I have Celiac disease. That means I can't consume gluten – that's rye, wheat, and barely – without the risk of triggering an auto-immune reaction that is, quite honestly, unpleasant to experience.
As a result, I am an avid reader of ingredient labels. I am highly suspicious of "modified food starch," "yeast extract," "hydrolyzed," anything and a number of other interesting ingredients that can either be produced using a gluten product or produced from a gluten-containing product. For example, yeast extract may be your normal, everyday yeast, but it can, in some cases, be specifically made from brewer's yeast, which means the extract came from a gluten-containing grain.
Yeah, you do not want to go grocery shopping with me.
Even if a product has no obvious gluten or related ingredients, I have to further examine its manufacturing environment. Many products are manufactured in the same plant as gluten-containing products and thus may be “cross-contaminated.” As even a micro-amount of gluten will trigger a reaction, these products are not allowed in my shopping cart.
Now, at this point, you should start to notice that while it sounds fairly easy to avoid gluten – just look at the ingredient list – the reality is that it's far more challenging than that. Because the supply chain matters.
Which is how we get from Celiac disease to software supply chain security. Because that, too, is more than a focus on just the actual ingredients in your applications, such as the open-source web app framework or database or other software you’re using. It’s also about what went into that software - its composite dependencies and how it was “manufactured," and in what environment.
The modern software supply chain
The use of open source is nothing new. The reality is that the software supply chain – the open-source components and dependencies used to build modern applications - has been growing for years as organizations have adopted and expanded on digital as the default engagement model. The most recent estimates are that the average modern application contains 128 open-source dependencies.
But what’s more distressing is the increasing threat from those dependencies. Of the 67% of developers who think they leave vulnerabilities in their code, 45% believe those vulnerabilities are the inherent flaws in libraries or frameworks they’re using. They believe that because we know that 29% of popular projects contain at least one known security vulnerability. There’s no way to know how many unknown vulnerabilities there are because, well, they aren't known. Yet.
Oh, and let’s not forget that as the movement to modernize ops gears up, open source will be a significant source of automation and tools, which will only increase the depth of the software supply chain.
It's time to get serious about supply chain security. Open source is so widely used that it is a magnet for attackers.
While the executive order issued last year to try to improve software supply chain security was a good motivator, organizations need to embrace the idea of greater due diligence to secure the software supply chain. That means supporting OSS security standards and efforts like OpenSSF and adopting enterprise-grade services for open-source projects. Giving back to the community through open source should include security support. The industry needs standard practices, tools, and even processes that promote – and perhaps even reward – those who diligently participate in the effort to secure the software supply chain.

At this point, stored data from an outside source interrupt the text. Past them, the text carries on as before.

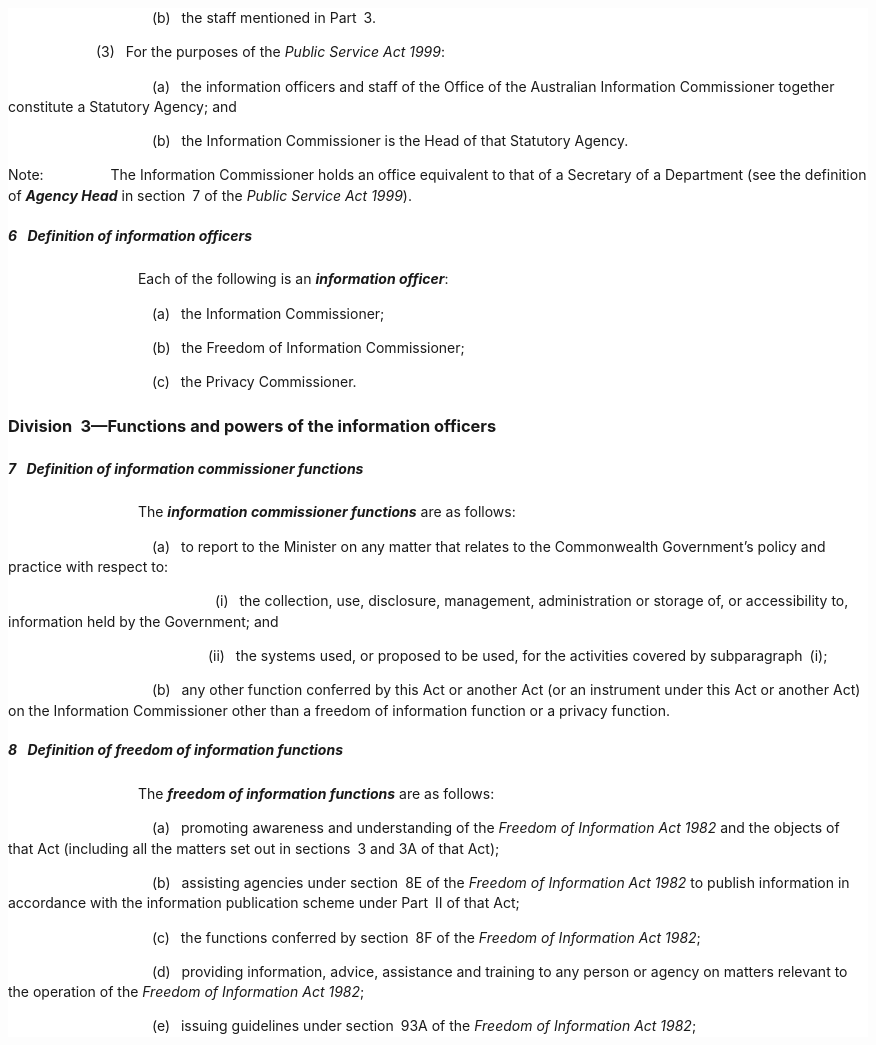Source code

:                      (b)  the staff mentioned in Part 3.

             (3)  For the purposes of the _Public Service Act 1999_:

                     (a)  the information officers and staff of the Office of the Australian Information Commissioner together constitute a Statutory Agency; and

                     (b)  the Information Commissioner is the Head of that Statutory Agency.

Note:          The Information Commissioner holds an office equivalent to that of a Secretary of a Department (see the definition of **_Agency Head_** in section 7 of the _Public Service Act 1999_).

##### <a id="6"></a>6  Definition of _information officers_

                   Each of the following is an **_information officer_**:

                     (a)  the Information Commissioner;

                     (b)  the Freedom of Information Commissioner;

                     (c)  the Privacy Commissioner.

### Division 3—Functions and powers of the information officers

##### <a id="7"></a>7  Definition of _information commissioner functions_

                   The **_information commissioner functions_** are as follows:

                     (a)  to report to the Minister on any matter that relates to the Commonwealth Government’s policy and practice with respect to:

                              (i)  the collection, use, disclosure, management, administration or storage of, or accessibility to, information held by the Government; and

                             (ii)  the systems used, or proposed to be used, for the activities covered by subparagraph (i);

                     (b)  any other function conferred by this Act or another Act (or an instrument under this Act or another Act) on the Information Commissioner other than a freedom of information function or a privacy function.

##### <a id="8"></a>8  Definition of _freedom of information functions_

                   The **_freedom of information functions_** are as follows:

                     (a)  promoting awareness and understanding of the _Freedom of Information Act 1982_ and the objects of that Act (including all the matters set out in sections 3 and 3A of that Act);

                     (b)  assisting agencies under section 8E of the _Freedom of Information Act 1982_ to publish information in accordance with the information publication scheme under Part II of that Act;

                     (c)  the functions conferred by section 8F of the _Freedom of Information Act 1982_;

                     (d)  providing information, advice, assistance and training to any person or agency on matters relevant to the operation of the _Freedom of Information Act 1982_;

                     (e)  issuing guidelines under section 93A of the _Freedom of Information Act 1982_;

For enterprise organizations, it means establishing standard security practices from day zero of development through its entire lifecycle and embracing the “shift left” mindset inherent in a DevSecOps practice. It means not only performing security scans on all software but acting on the results. It means auditing your entire portfolio of software – from dev to ops to infrastructure and networking - and documenting exactly what open-source software is powering your business.
It's to get serious about supply chain security and read those software ingredient labels with a critical eye before you consume a project that will trigger a very unpleasant digital reaction.